Requirement. How many lines in the data below contain the string "Figure"? Answer with the number only.

Study material.
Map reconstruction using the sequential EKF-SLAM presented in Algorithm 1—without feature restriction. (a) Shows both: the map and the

==

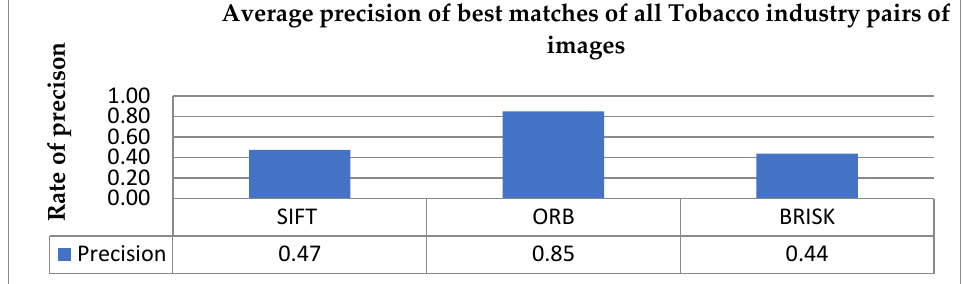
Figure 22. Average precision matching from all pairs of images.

* * *

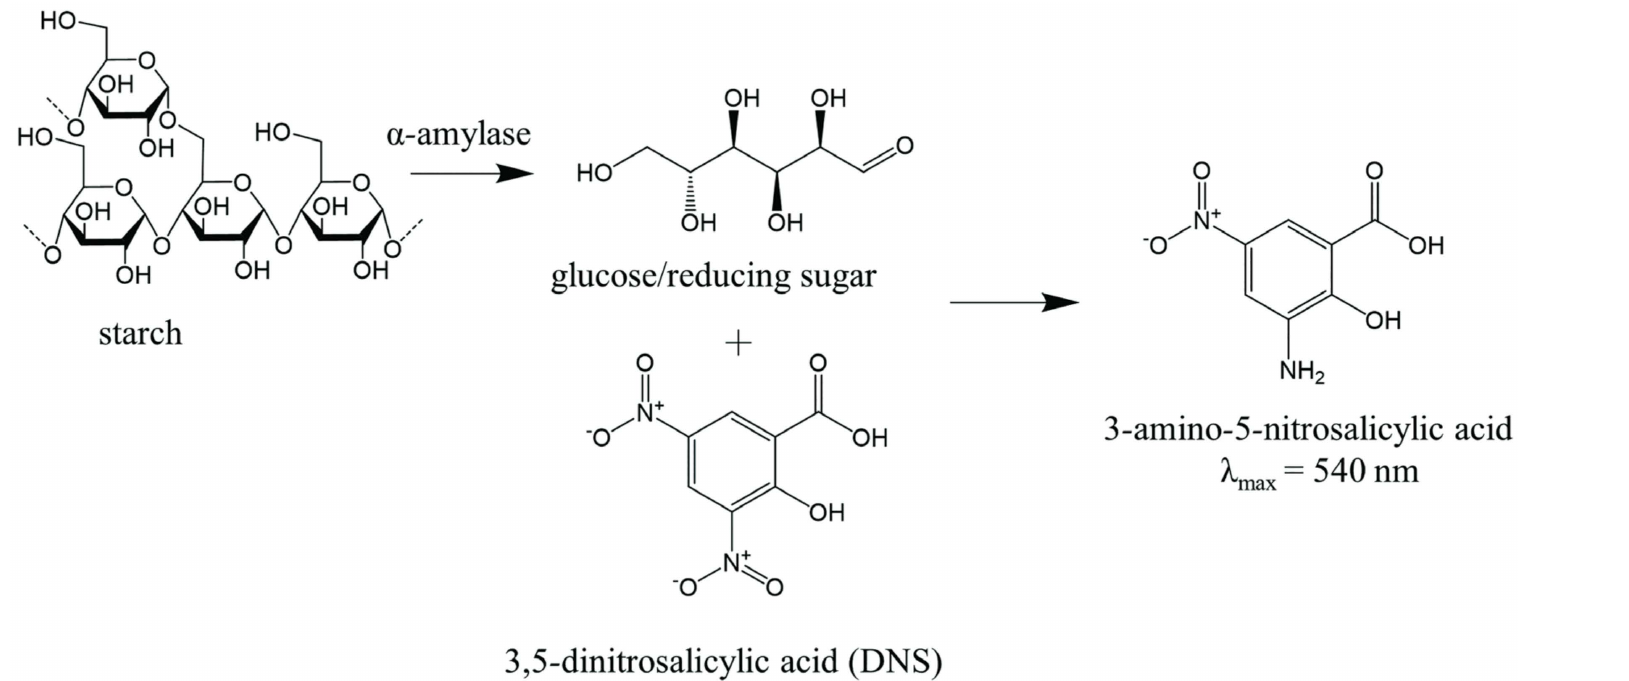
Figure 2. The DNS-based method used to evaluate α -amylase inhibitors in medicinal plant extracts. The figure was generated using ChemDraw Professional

Reply. 2